Manyura tahu orangtuanya adalah orang paling bijak yang ia kenal, seperti ucapan Kaisar. Andaikan Biyung Roro dan Wurya Sumbaga di sampingnya kemarin, perasaannya akan jauh lebih baik. Akan ada yang menguatkan hatinya. Membela. Mempercayai.  Ia juga akan bilang ke ayahnya, bahwa tugas mencari mantu sudah selesai.

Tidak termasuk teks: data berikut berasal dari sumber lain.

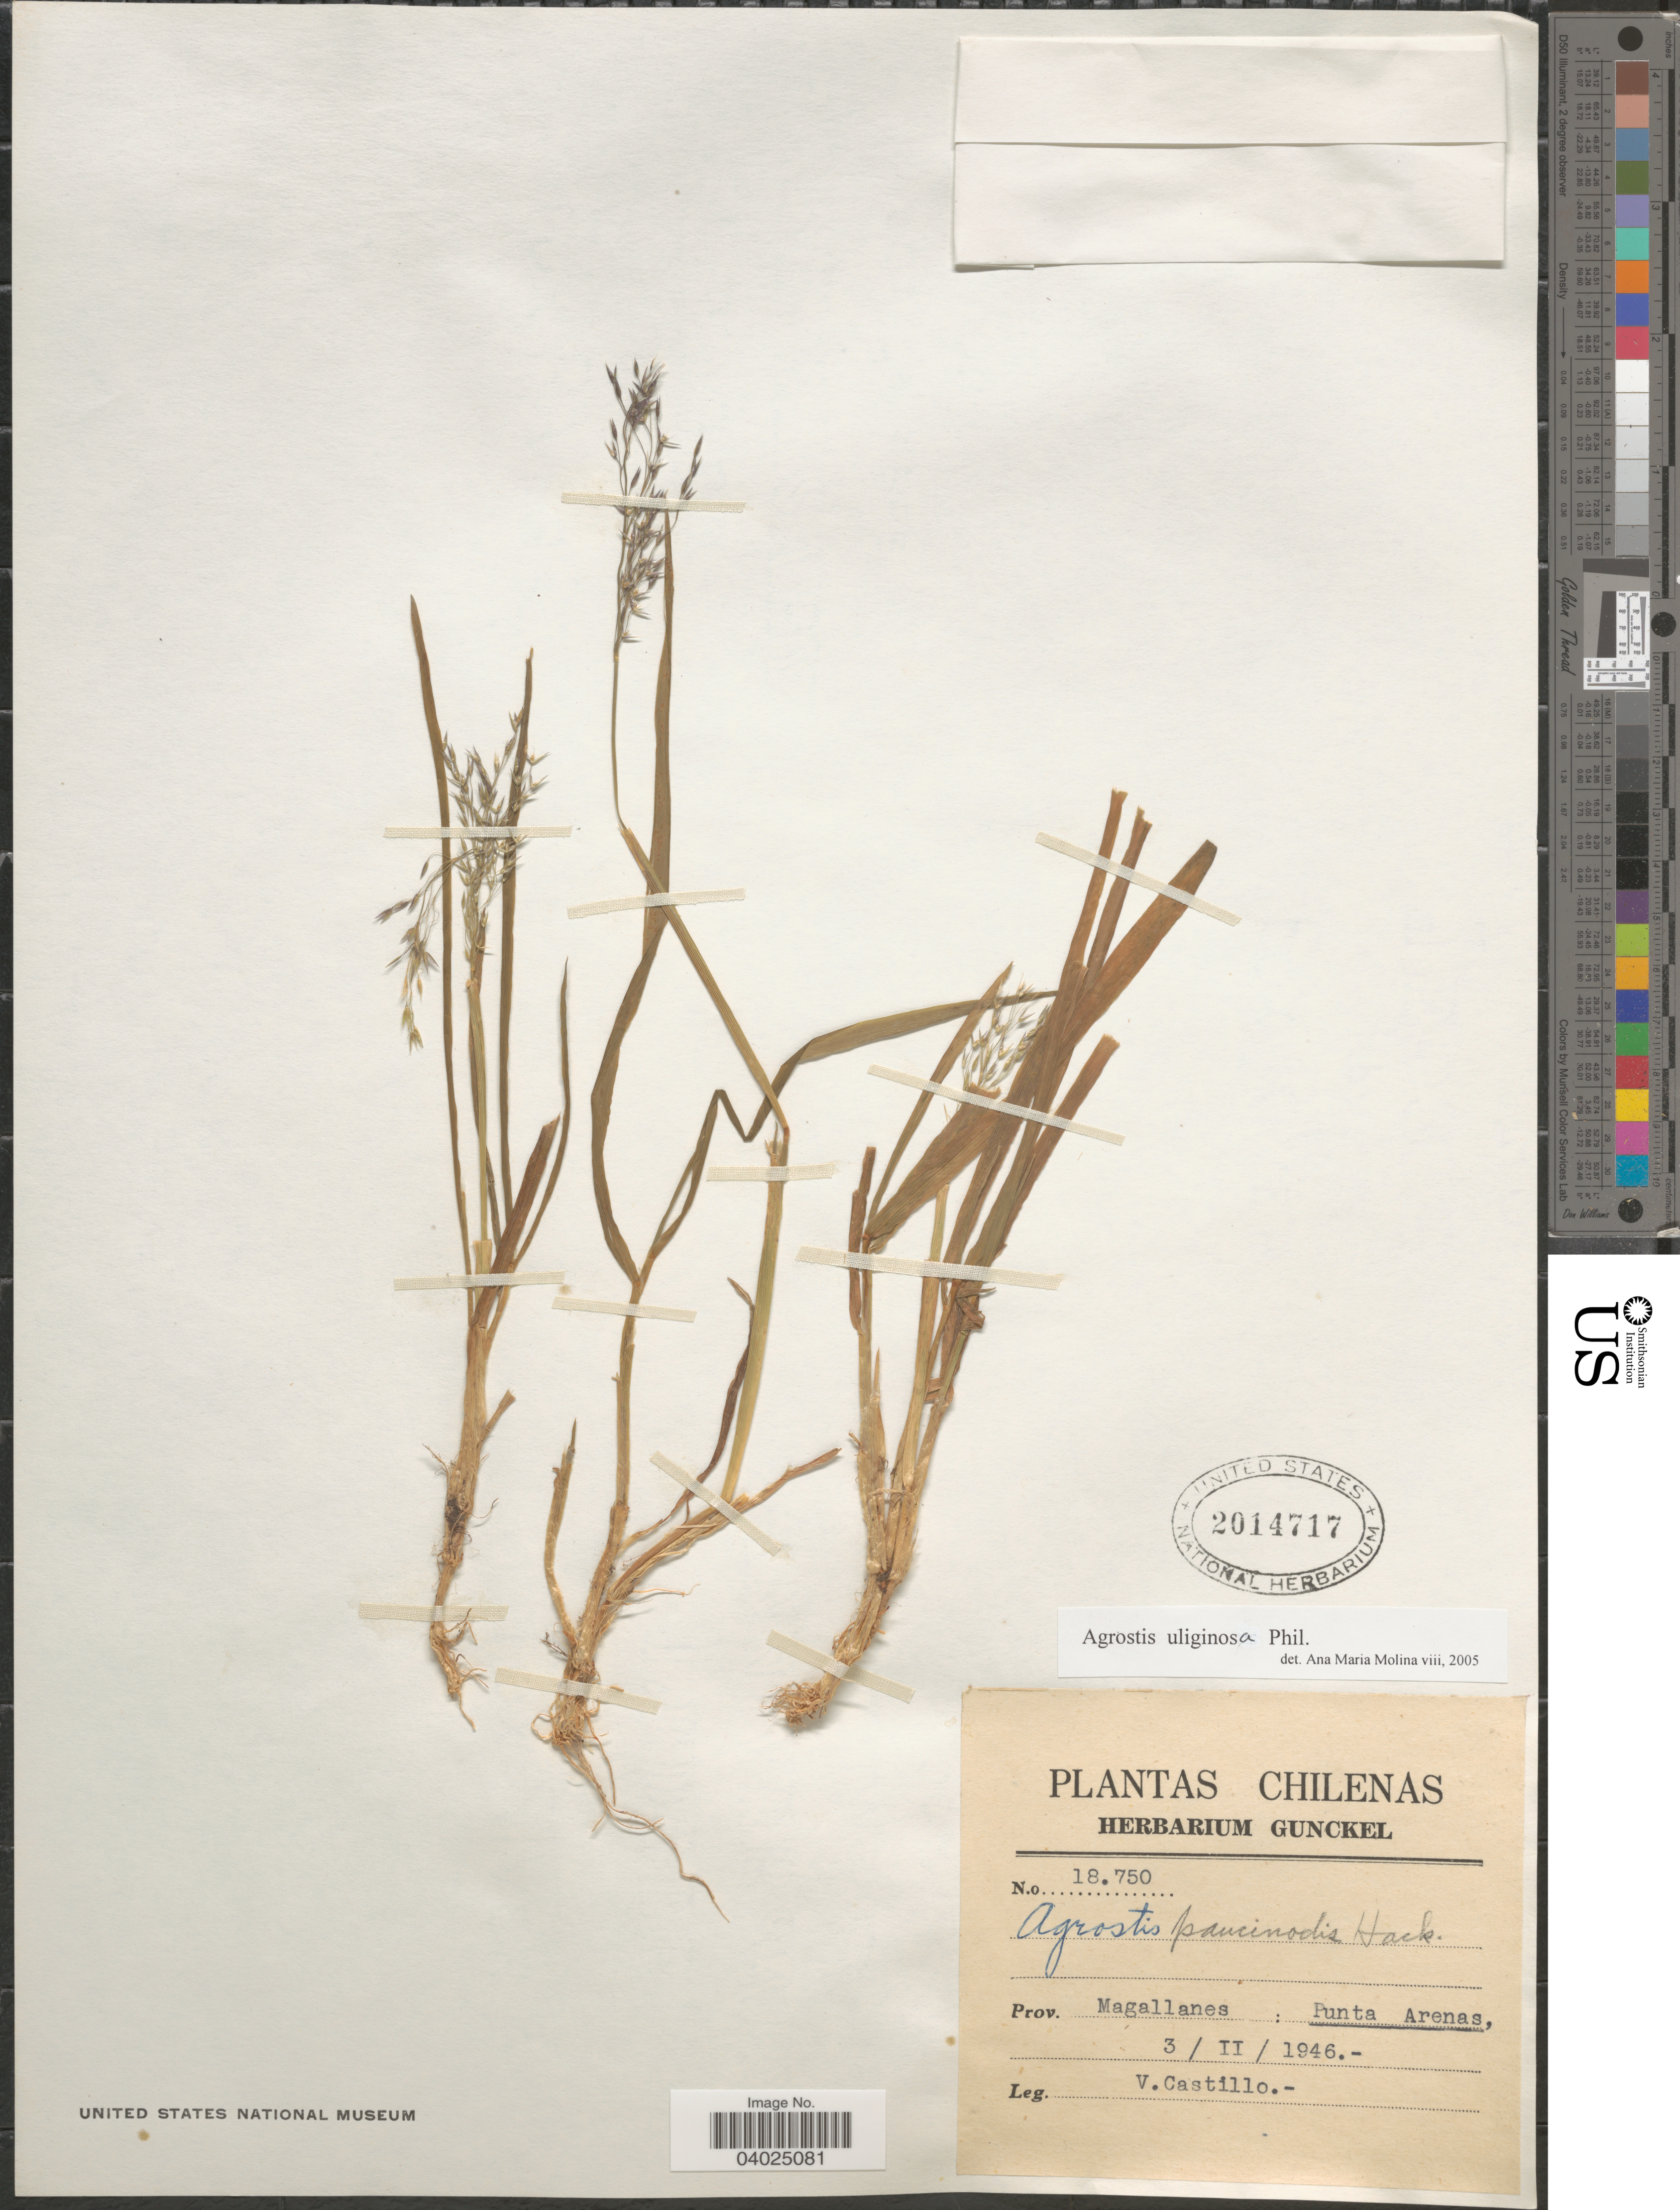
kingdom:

Dengan membulatkan tekad, Manyura siap menanggung risiko atas keputusannya. Entah nanti membuat ayahnya bangga atau malah sebaliknya. Kedua orangtuanya harus segera ia beritahu apa pun keadaannya.

Manyura menatap Kaisar yang juga menatap dan mengangguk padanya. Ada perasaan bersalah yang menyelimuti hati Manyura karena melangkahi kakaknya. Sekarang ia jadi tahu bagaimana perasaan Manggala, si Mantra Pandhawa Kelima saat dulu harus melangkahi empat kakaknya karena sebuah keadaan. Manggala mewakili Mantra Pandhawa melaksanakan wasiat kakek. Hanya saja kasusnya berbeda. Manggala di dampingi orangtua dan direstui semua orang. Sedangkan dirinya?


To Be Continue ....



Mantra Pandhawa Kedua. Copyright©2020, Dewi Ari Ari.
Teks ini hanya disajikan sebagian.